━━ Extracted records ━━
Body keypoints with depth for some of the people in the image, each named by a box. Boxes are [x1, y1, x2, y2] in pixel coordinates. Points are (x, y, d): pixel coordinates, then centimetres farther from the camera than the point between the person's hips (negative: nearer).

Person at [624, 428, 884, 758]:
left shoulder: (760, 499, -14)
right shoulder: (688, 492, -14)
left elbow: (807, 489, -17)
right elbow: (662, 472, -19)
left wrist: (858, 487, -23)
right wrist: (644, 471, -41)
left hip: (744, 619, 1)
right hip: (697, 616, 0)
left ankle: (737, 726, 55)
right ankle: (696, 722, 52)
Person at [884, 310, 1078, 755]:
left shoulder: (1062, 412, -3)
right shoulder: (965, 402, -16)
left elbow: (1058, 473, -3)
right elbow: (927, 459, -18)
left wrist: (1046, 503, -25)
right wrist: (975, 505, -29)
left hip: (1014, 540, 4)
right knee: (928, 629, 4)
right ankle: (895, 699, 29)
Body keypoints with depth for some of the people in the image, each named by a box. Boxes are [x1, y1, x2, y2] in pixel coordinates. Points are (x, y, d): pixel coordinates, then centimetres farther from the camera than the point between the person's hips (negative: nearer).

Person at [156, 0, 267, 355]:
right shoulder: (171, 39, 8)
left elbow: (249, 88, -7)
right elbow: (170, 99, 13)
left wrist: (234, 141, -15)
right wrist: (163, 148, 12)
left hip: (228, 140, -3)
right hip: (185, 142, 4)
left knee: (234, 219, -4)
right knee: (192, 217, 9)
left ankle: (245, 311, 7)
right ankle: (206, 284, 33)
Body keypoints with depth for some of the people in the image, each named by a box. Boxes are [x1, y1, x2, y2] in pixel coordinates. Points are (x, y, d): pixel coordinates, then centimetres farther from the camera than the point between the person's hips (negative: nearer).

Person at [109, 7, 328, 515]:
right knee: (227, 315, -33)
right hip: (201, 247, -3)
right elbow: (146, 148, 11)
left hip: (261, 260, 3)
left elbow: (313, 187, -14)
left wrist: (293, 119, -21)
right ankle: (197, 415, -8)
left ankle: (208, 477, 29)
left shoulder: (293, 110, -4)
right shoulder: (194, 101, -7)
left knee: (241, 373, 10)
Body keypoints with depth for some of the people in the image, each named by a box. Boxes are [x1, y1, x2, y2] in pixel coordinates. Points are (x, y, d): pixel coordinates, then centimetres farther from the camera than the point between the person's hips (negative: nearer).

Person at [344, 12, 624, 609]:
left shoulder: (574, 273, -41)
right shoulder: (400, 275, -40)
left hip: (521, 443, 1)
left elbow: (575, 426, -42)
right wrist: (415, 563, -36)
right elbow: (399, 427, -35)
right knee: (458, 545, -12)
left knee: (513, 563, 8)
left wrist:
━━━
— Task statement —
Using the records above, copy word for word the line with "right shoulder: (688, 492, -14)", the line with "right ankle: (895, 699, 29)", and every line between them.

— Reply to the task —
right shoulder: (688, 492, -14)
left elbow: (807, 489, -17)
right elbow: (662, 472, -19)
left wrist: (858, 487, -23)
right wrist: (644, 471, -41)
left hip: (744, 619, 1)
right hip: (697, 616, 0)
left ankle: (737, 726, 55)
right ankle: (696, 722, 52)
Person at [884, 310, 1078, 755]:
left shoulder: (1062, 412, -3)
right shoulder: (965, 402, -16)
left elbow: (1058, 473, -3)
right elbow: (927, 459, -18)
left wrist: (1046, 503, -25)
right wrist: (975, 505, -29)
left hip: (1014, 540, 4)
right knee: (928, 629, 4)
right ankle: (895, 699, 29)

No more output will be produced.